● About this task: Would you transcribe the listing that follows word for word, skipping pictures?

● Given information:
▬▬▬

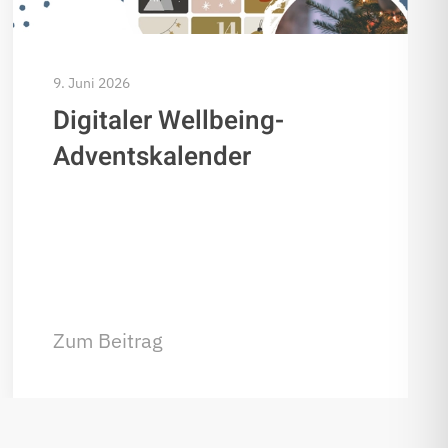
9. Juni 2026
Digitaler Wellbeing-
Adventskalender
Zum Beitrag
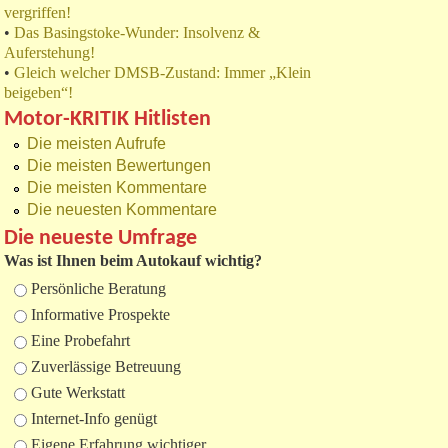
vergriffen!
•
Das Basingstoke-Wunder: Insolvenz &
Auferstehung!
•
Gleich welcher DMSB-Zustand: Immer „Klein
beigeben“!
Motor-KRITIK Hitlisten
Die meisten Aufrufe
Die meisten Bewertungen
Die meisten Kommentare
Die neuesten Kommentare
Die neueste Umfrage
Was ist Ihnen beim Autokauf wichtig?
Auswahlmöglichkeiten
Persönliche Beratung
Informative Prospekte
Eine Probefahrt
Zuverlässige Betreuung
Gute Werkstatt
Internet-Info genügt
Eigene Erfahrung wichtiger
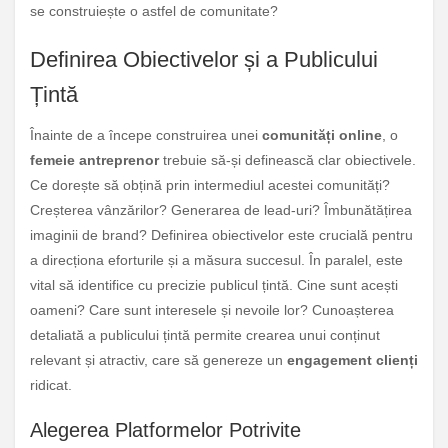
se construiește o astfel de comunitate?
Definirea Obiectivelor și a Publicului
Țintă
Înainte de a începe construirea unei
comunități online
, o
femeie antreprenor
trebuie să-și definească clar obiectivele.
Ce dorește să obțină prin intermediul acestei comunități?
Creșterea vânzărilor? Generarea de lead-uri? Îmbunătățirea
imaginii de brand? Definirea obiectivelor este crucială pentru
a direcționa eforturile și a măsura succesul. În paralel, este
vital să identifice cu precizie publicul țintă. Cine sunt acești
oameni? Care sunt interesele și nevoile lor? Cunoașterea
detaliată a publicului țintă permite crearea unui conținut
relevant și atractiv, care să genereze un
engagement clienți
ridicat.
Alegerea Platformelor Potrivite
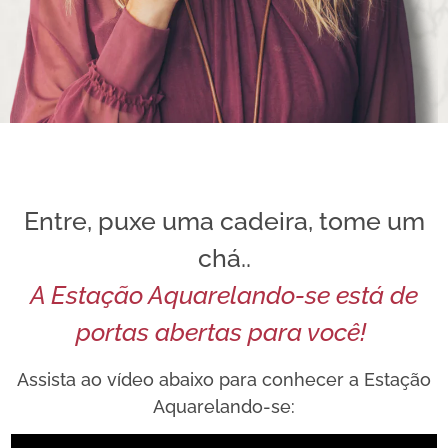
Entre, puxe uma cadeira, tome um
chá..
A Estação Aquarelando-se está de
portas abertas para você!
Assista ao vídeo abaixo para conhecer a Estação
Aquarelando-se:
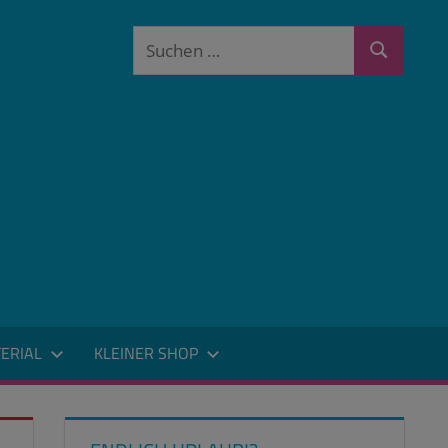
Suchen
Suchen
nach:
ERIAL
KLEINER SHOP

▬▬▬

● Response area:
9. Juni 2026
Digitaler Wellbeing-
Adventskalender
Zum Beitrag
vergriffen!
•
Das Basingstoke-Wunder: Insolvenz &
Auferstehung!
•
Gleich welcher DMSB-Zustand: Immer „Klein
beigeben“!
Motor-KRITIK Hitlisten
Die meisten Aufrufe
Die meisten Bewertungen
Die meisten Kommentare
Die neuesten Kommentare
Die neueste Umfrage
Was ist Ihnen beim Autokauf wichtig?
Auswahlmöglichkeiten
Persönliche Beratung
Informative Prospekte
Eine Probefahrt
Zuverlässige Betreuung
Gute Werkstatt
Internet-Info genügt
Eigene Erfahrung wichtiger
se construiește o astfel de comunitate?
Definirea Obiectivelor și a Publicului
Țintă
Înainte de a începe construirea unei
comunități online
, o
femeie antreprenor
trebuie să-și definească clar obiectivele.
Ce dorește să obțină prin intermediul acestei comunități?
Creșterea vânzărilor? Generarea de lead-uri? Îmbunătățirea
imaginii de brand? Definirea obiectivelor este crucială pentru
a direcționa eforturile și a măsura succesul. În paralel, este
vital să identifice cu precizie publicul țintă. Cine sunt acești
oameni? Care sunt interesele și nevoile lor? Cunoașterea
detaliată a publicului țintă permite crearea unui conținut
relevant și atractiv, care să genereze un
engagement clienți
ridicat.
Alegerea Platformelor Potrivite
Entre, puxe uma cadeira, tome um
chá..
A Estação Aquarelando-se está de
portas abertas para você!
Assista ao vídeo abaixo para conhecer a Estação
Aquarelando-se:
Suchen
Suchen
nach:
ERIAL
KLEINER SHOP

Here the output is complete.